Изменить стиль страницы

— Я понял, — ответил Сергей Петрович, с трудом сдерживая радость. — Я сделаю все, что в моих силах. Но мне нужно завтра же осмотреть электростанцию.

Услышав это слово, немец, сидевший у стола, насторожился и долгим взглядом посмотрел на Крайнева. Сергей Петрович и на этот раз не понял выражения его глаз, но ему стало как-то не по себе.

— Почему у вас интерес к станция? Она хорошо охраняется.

— Раз я отвечаю за все, мне необходимо проверить, какие люди там работают.

Фон Вехтер перевел.

Сергей Петрович курил, делая вид, что решение вопроса его не особенно интересует.

— Карошо, — после короткого совещания произнес барон. — Шеф гестапо разрешает вам завтра быть на станция.

Крайнев вышел на площадь с сияющим лицом. Человеку бывает гораздо легче сдержать горе, чем радость. Да и зачем Крайневу было сдерживаться? Разве он не имел права на радость? Разве он не заслужил этого права?

Сколько раз он думал о том дне, когда ему удастся проникнуть на станцию! И вот он накануне решающего дня…

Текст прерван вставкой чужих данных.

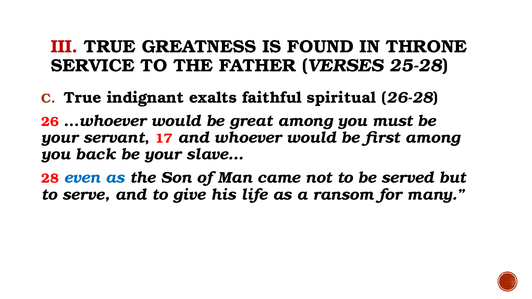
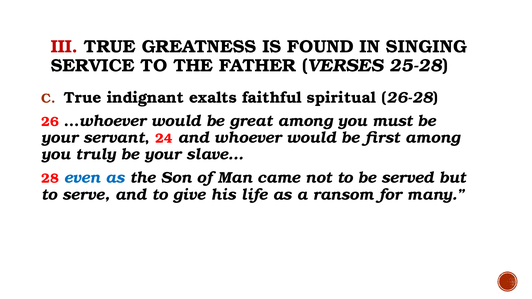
THRONE: THRONE -> SINGING
17: 17 -> 24
back: back -> truly
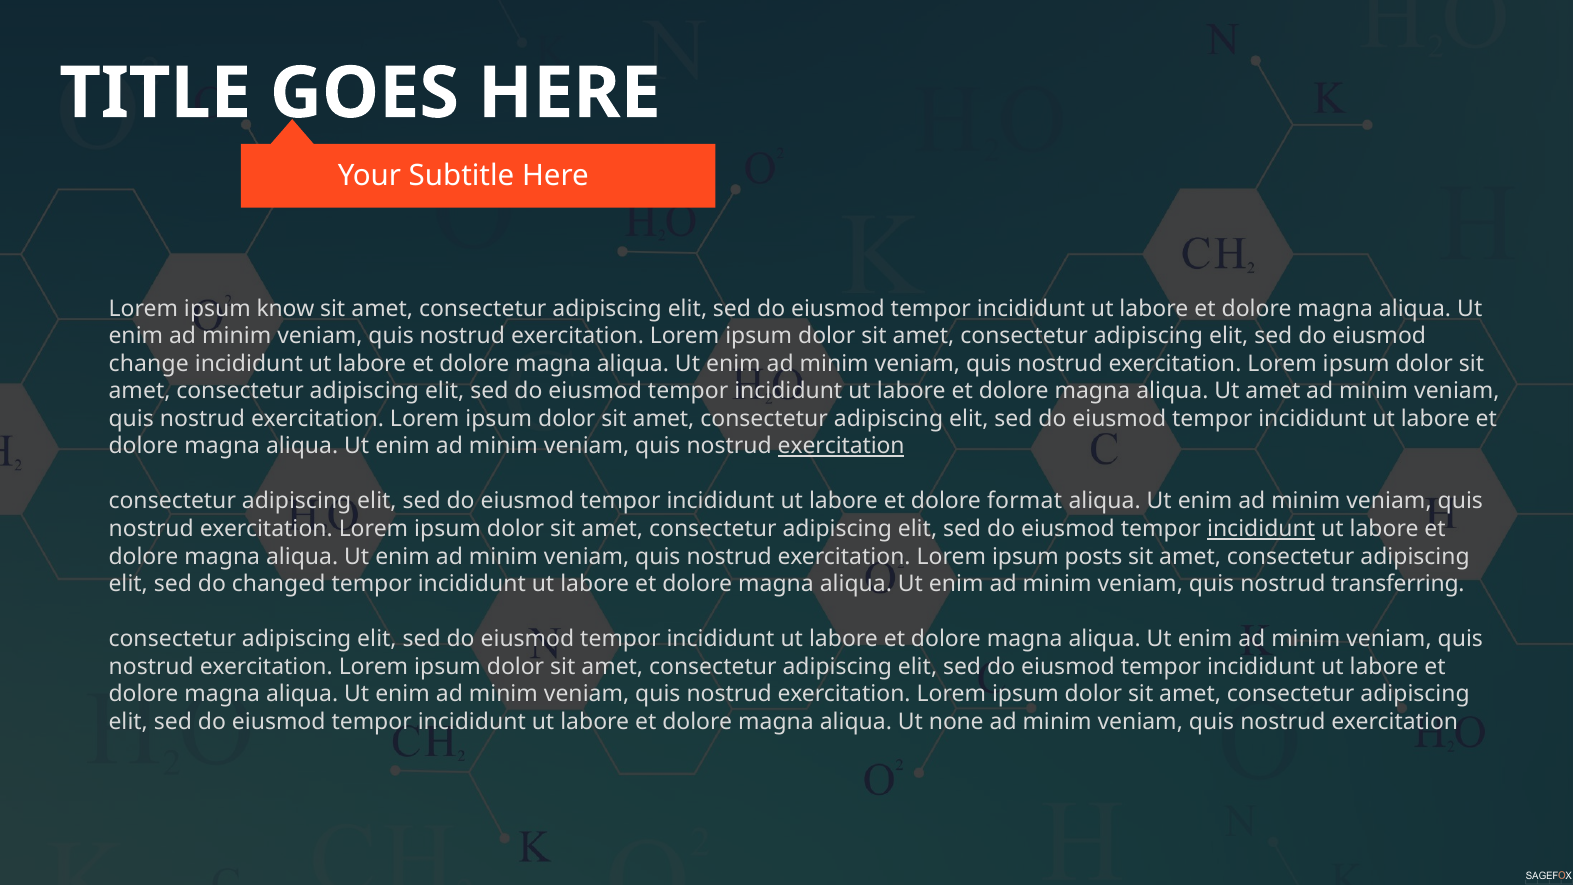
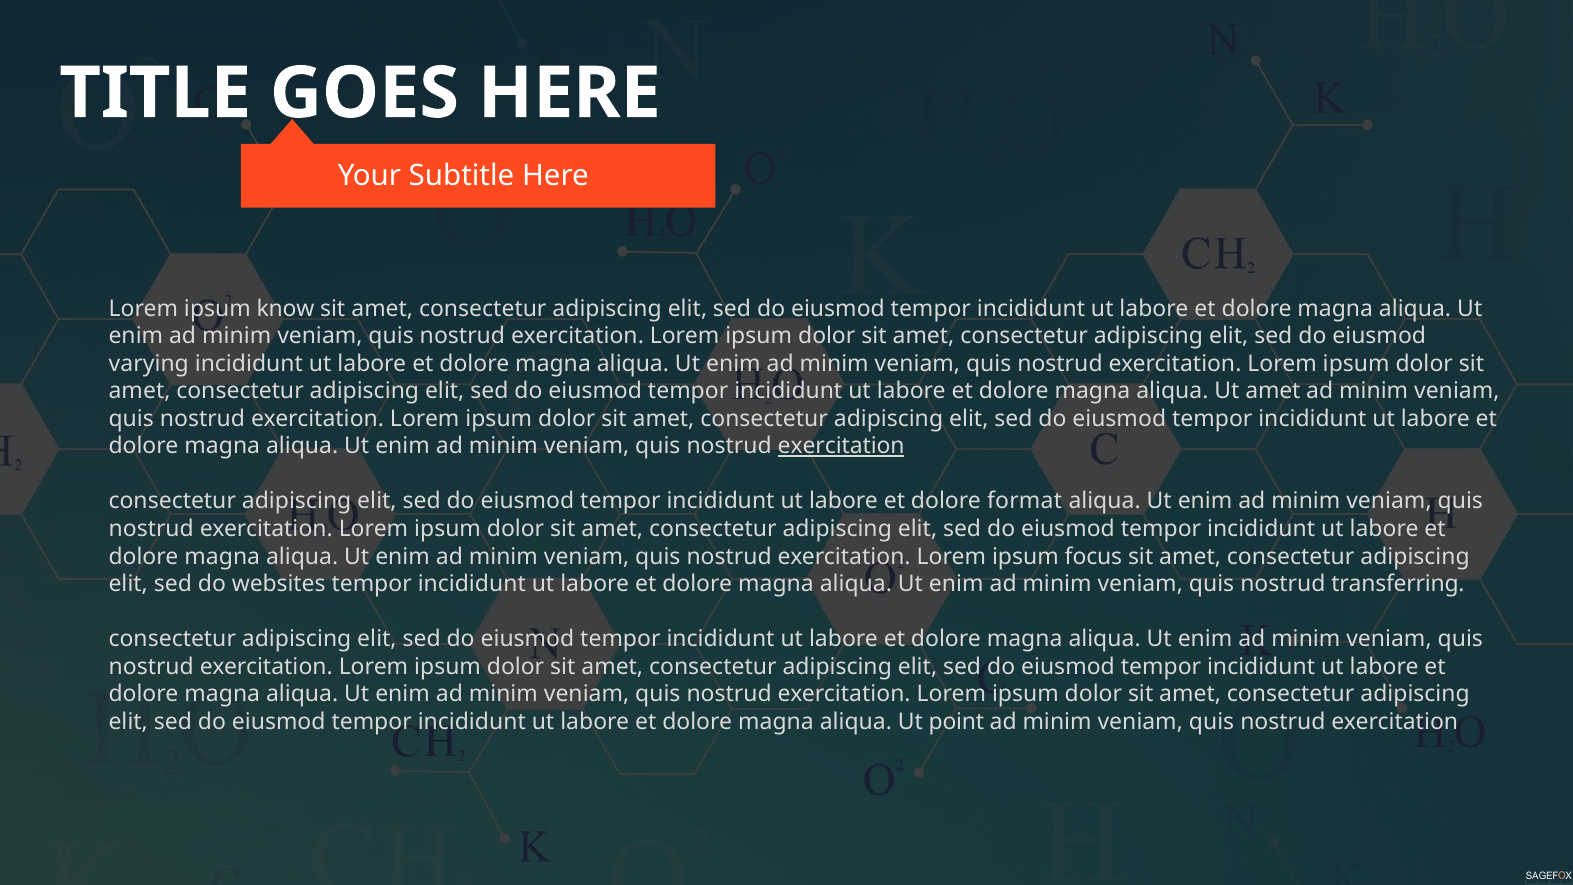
change: change -> varying
incididunt at (1261, 529) underline: present -> none
posts: posts -> focus
changed: changed -> websites
none: none -> point
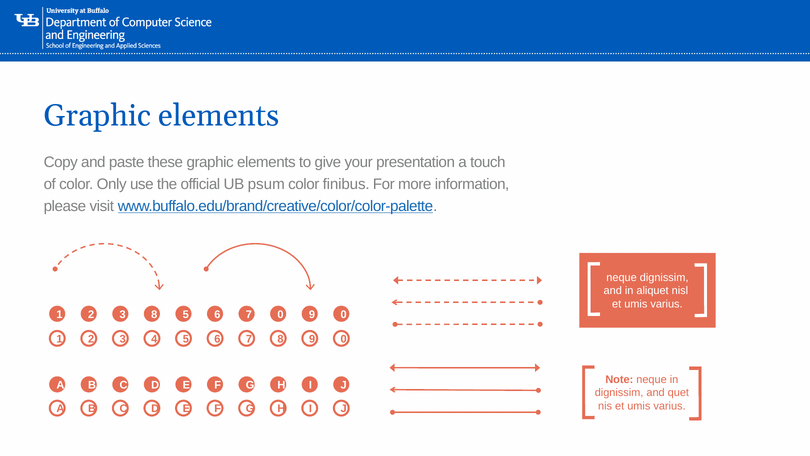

Это было осуществлением его самого горячего желания, исполнением его самой страстной мечты. Он испытывал то особое, ни с чем не сравнимое чувство, которое возникает в момент превращения мечты в реальность, вспомнил счастливейший день своей жизни, когда испытал его впервые.

По вызову наркомата он приехал в Москву, где давно стремился побывать.

И вот он поднимается к Красной площади мимо огромного музея, видит затейливые купола собора Василия Блаженного, острия кремлевских башен. Еще один миг, и знакомая панорама открывается перед его глазами. Он останавливается и переводит дыхание. Сколько раз видел он эту историческую площадь на снимках, на экране, в своем воображении, а сейчас вот она перед ним, и можно сколько угодно любоваться кремлевскими стенами, стройными елями, строгими линиями Мавзолея.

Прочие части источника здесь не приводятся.